In the past, Twitter’s process for reporting abuse was a tedious multi-page form, discouraging users from even mentioning the harassment. Now the reporting process has been made much simpler, and victims of cyberbullying or other users can identify who is being targeted and how they are being victimized: offensive remarks, threats of physical violence and encouraging suicide or self-harm.

Twitter has also changed up their user-blocking system. If a user chooses to block someone, they are truly hidden from that user. Before, Twitter users were able to block other people from interactions, but the “blockee” could still view the profile and tweets of the blocker.

Sarah Perez, a writer for TechCrunch, writes that the new blocking change “doesn’t necessarily mean that they’ll have no way to view the abuse victim’s content, as other users could still quote or retweet it, or the abusers could simply log out. However, it makes things a bit more difficult for a harasser to respond in real-time to what someone is saying and continue to fuel the fire of hate on Twitter.”

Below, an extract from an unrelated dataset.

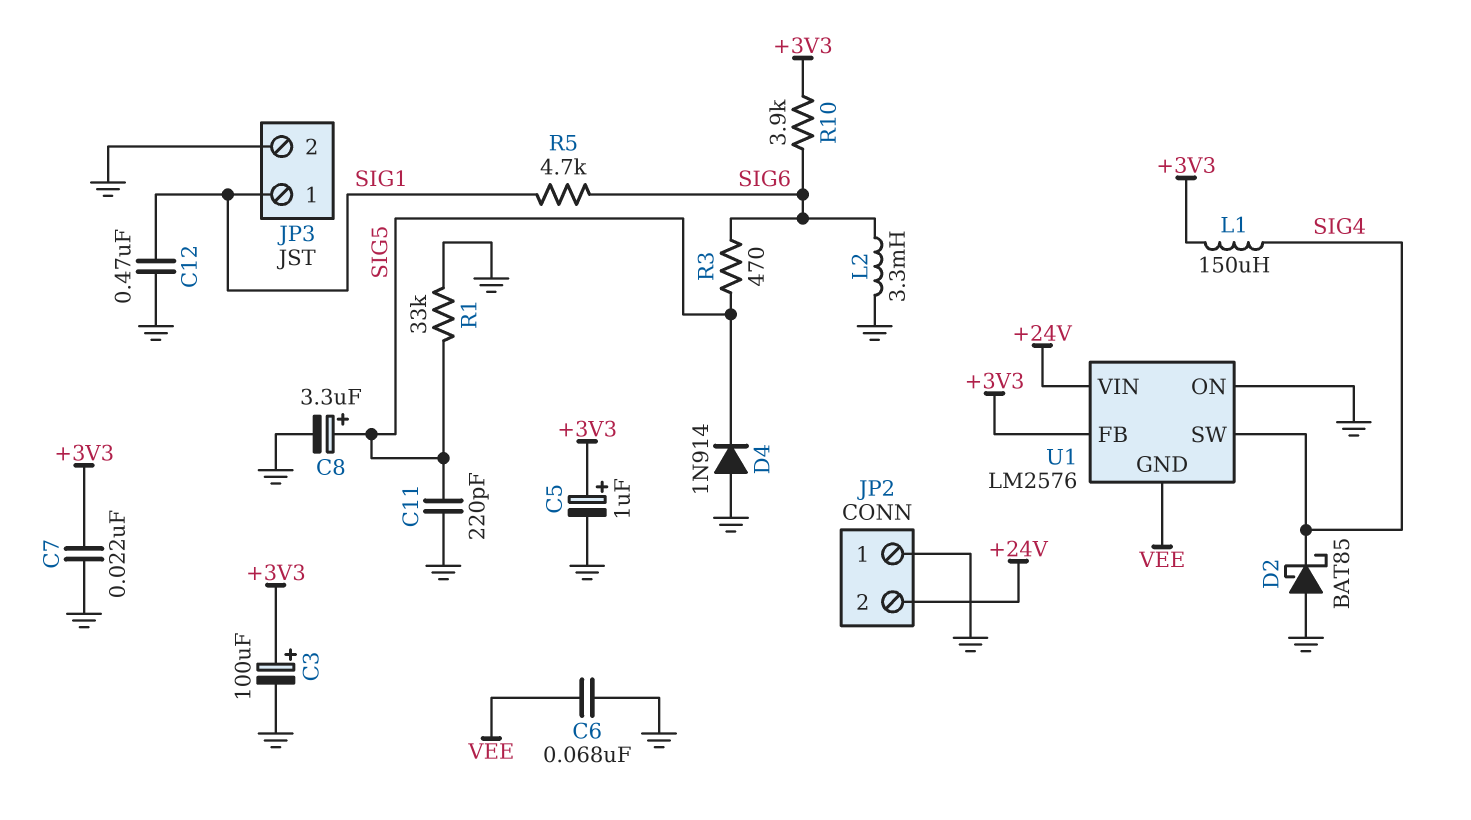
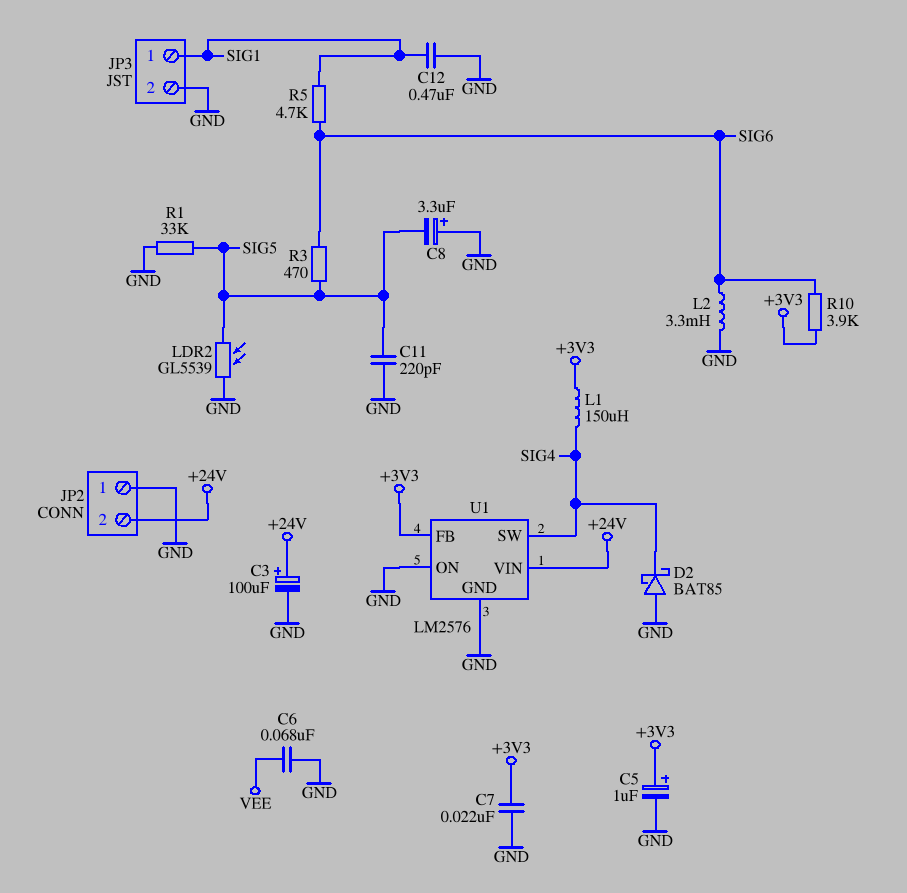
C3: 100uF (plus +3V3, minus GND) -> 100uF (plus +24V, minus GND)
C8: 3.3uF (plus SIG5, minus GND) -> 3.3uF (plus GND, minus SIG5)
D4: diode 1N914 (A GND, K SIG5) -> none
LDR2: none -> GL5539 (GND, SIG5)
U1 pin GND: VEE -> GND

These may seem like minute steps against online harassment, but they are steps in the right direction. Twitter deserves a little credit for recognizing that cyberbullying is a legitimate problem and something is needed to be done to tackle it.

Shreya Doshi is Twitter’s Director of Product Management and oversees user safety. In last Tuesday’s Twitter blog post she writes, “We are nowhere near being done making changes in this area. In the coming months, you can expect to see additional user controls, further improvements to reporting and new enforcement procedures for abusive accounts.”